◆ Work to complete:
Copy out the material in full. Leave every line as it is.
++++ Records for this task
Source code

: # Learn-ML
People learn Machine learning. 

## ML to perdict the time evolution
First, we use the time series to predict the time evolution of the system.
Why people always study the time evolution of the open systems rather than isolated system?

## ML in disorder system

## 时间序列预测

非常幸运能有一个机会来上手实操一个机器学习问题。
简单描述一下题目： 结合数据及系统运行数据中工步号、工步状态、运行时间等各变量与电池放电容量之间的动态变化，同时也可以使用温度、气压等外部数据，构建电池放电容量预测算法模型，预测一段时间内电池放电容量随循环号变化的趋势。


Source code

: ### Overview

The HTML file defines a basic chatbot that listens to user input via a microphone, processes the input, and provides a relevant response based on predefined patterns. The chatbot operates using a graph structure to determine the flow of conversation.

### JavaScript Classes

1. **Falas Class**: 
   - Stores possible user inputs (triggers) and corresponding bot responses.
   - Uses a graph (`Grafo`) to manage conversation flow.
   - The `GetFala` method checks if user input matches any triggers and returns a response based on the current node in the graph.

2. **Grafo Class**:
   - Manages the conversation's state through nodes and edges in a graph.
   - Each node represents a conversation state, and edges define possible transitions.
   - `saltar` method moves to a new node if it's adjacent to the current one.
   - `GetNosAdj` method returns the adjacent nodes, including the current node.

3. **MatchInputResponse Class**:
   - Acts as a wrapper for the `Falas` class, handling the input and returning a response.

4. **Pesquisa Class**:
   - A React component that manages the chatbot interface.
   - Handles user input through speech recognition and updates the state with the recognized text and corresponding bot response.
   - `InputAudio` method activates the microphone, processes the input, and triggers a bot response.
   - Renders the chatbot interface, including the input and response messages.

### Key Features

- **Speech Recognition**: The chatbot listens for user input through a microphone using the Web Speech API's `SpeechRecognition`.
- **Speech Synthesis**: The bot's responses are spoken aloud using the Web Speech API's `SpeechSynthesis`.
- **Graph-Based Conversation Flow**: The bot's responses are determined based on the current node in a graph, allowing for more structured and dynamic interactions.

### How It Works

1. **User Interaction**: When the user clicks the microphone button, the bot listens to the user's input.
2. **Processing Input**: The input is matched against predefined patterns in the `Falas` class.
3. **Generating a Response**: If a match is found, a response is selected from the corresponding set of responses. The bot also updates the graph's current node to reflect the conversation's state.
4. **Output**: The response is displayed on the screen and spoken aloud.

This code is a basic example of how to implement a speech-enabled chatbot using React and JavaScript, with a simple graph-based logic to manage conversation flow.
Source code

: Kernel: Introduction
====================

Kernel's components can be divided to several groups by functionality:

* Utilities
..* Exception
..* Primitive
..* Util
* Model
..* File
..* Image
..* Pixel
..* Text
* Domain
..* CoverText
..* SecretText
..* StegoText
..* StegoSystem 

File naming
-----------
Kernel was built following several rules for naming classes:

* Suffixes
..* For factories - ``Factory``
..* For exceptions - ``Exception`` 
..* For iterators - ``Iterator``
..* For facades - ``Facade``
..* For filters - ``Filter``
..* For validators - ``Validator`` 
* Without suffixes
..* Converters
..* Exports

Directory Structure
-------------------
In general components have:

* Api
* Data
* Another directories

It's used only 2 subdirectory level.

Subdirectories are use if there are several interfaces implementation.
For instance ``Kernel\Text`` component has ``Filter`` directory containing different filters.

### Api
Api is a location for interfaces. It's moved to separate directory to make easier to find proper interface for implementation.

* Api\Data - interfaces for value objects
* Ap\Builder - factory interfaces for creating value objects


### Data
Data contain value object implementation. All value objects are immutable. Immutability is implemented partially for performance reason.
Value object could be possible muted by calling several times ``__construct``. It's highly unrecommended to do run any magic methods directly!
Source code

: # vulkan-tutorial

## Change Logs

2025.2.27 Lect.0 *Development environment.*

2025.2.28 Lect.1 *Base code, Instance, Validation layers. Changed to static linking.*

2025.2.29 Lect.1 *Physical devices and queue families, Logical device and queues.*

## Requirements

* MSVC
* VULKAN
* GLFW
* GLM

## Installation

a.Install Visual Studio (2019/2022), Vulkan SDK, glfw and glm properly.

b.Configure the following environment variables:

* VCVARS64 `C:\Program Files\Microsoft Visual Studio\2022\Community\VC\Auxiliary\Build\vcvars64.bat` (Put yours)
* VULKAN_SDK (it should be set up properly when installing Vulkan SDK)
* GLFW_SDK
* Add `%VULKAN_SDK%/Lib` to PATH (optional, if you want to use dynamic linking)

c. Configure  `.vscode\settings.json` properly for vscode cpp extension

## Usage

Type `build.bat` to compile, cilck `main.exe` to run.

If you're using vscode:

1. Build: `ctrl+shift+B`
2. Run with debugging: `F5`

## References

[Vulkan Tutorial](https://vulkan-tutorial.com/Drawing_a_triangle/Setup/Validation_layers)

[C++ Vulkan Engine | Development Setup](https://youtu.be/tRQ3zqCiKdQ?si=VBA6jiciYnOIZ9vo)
++++++++
◆ Result of the task:
Source code

: # Learn-ML
People learn Machine learning. 

## ML to perdict the time evolution
First, we use the time series to predict the time evolution of the system.
Why people always study the time evolution of the open systems rather than isolated system?

## ML in disorder system

## 时间序列预测

非常幸运能有一个机会来上手实操一个机器学习问题。
简单描述一下题目： 结合数据及系统运行数据中工步号、工步状态、运行时间等各变量与电池放电容量之间的动态变化，同时也可以使用温度、气压等外部数据，构建电池放电容量预测算法模型，预测一段时间内电池放电容量随循环号变化的趋势。


Source code

: ### Overview

The HTML file defines a basic chatbot that listens to user input via a microphone, processes the input, and provides a relevant response based on predefined patterns. The chatbot operates using a graph structure to determine the flow of conversation.

### JavaScript Classes

1. **Falas Class**: 
   - Stores possible user inputs (triggers) and corresponding bot responses.
   - Uses a graph (`Grafo`) to manage conversation flow.
   - The `GetFala` method checks if user input matches any triggers and returns a response based on the current node in the graph.

2. **Grafo Class**:
   - Manages the conversation's state through nodes and edges in a graph.
   - Each node represents a conversation state, and edges define possible transitions.
   - `saltar` method moves to a new node if it's adjacent to the current one.
   - `GetNosAdj` method returns the adjacent nodes, including the current node.

3. **MatchInputResponse Class**:
   - Acts as a wrapper for the `Falas` class, handling the input and returning a response.

4. **Pesquisa Class**:
   - A React component that manages the chatbot interface.
   - Handles user input through speech recognition and updates the state with the recognized text and corresponding bot response.
   - `InputAudio` method activates the microphone, processes the input, and triggers a bot response.
   - Renders the chatbot interface, including the input and response messages.

### Key Features

- **Speech Recognition**: The chatbot listens for user input through a microphone using the Web Speech API's `SpeechRecognition`.
- **Speech Synthesis**: The bot's responses are spoken aloud using the Web Speech API's `SpeechSynthesis`.
- **Graph-Based Conversation Flow**: The bot's responses are determined based on the current node in a graph, allowing for more structured and dynamic interactions.

### How It Works

1. **User Interaction**: When the user clicks the microphone button, the bot listens to the user's input.
2. **Processing Input**: The input is matched against predefined patterns in the `Falas` class.
3. **Generating a Response**: If a match is found, a response is selected from the corresponding set of responses. The bot also updates the graph's current node to reflect the conversation's state.
4. **Output**: The response is displayed on the screen and spoken aloud.

This code is a basic example of how to implement a speech-enabled chatbot using React and JavaScript, with a simple graph-based logic to manage conversation flow.
Source code

: Kernel: Introduction
====================

Kernel's components can be divided to several groups by functionality:

* Utilities
..* Exception
..* Primitive
..* Util
* Model
..* File
..* Image
..* Pixel
..* Text
* Domain
..* CoverText
..* SecretText
..* StegoText
..* StegoSystem 

File naming
-----------
Kernel was built following several rules for naming classes:

* Suffixes
..* For factories - ``Factory``
..* For exceptions - ``Exception`` 
..* For iterators - ``Iterator``
..* For facades - ``Facade``
..* For filters - ``Filter``
..* For validators - ``Validator`` 
* Without suffixes
..* Converters
..* Exports

Directory Structure
-------------------
In general components have:

* Api
* Data
* Another directories

It's used only 2 subdirectory level.

Subdirectories are use if there are several interfaces implementation.
For instance ``Kernel\Text`` component has ``Filter`` directory containing different filters.

### Api
Api is a location for interfaces. It's moved to separate directory to make easier to find proper interface for implementation.

* Api\Data - interfaces for value objects
* Ap\Builder - factory interfaces for creating value objects


### Data
Data contain value object implementation. All value objects are immutable. Immutability is implemented partially for performance reason.
Value object could be possible muted by calling several times ``__construct``. It's highly unrecommended to do run any magic methods directly!
Source code

: # vulkan-tutorial

## Change Logs

2025.2.27 Lect.0 *Development environment.*

2025.2.28 Lect.1 *Base code, Instance, Validation layers. Changed to static linking.*

2025.2.29 Lect.1 *Physical devices and queue families, Logical device and queues.*

## Requirements

* MSVC
* VULKAN
* GLFW
* GLM

## Installation

a.Install Visual Studio (2019/2022), Vulkan SDK, glfw and glm properly.

b.Configure the following environment variables:

* VCVARS64 `C:\Program Files\Microsoft Visual Studio\2022\Community\VC\Auxiliary\Build\vcvars64.bat` (Put yours)
* VULKAN_SDK (it should be set up properly when installing Vulkan SDK)
* GLFW_SDK
* Add `%VULKAN_SDK%/Lib` to PATH (optional, if you want to use dynamic linking)

c. Configure  `.vscode\settings.json` properly for vscode cpp extension

## Usage

Type `build.bat` to compile, cilck `main.exe` to run.

If you're using vscode:

1. Build: `ctrl+shift+B`
2. Run with debugging: `F5`

## References

[Vulkan Tutorial](https://vulkan-tutorial.com/Drawing_a_triangle/Setup/Validation_layers)

[C++ Vulkan Engine | Development Setup](https://youtu.be/tRQ3zqCiKdQ?si=VBA6jiciYnOIZ9vo)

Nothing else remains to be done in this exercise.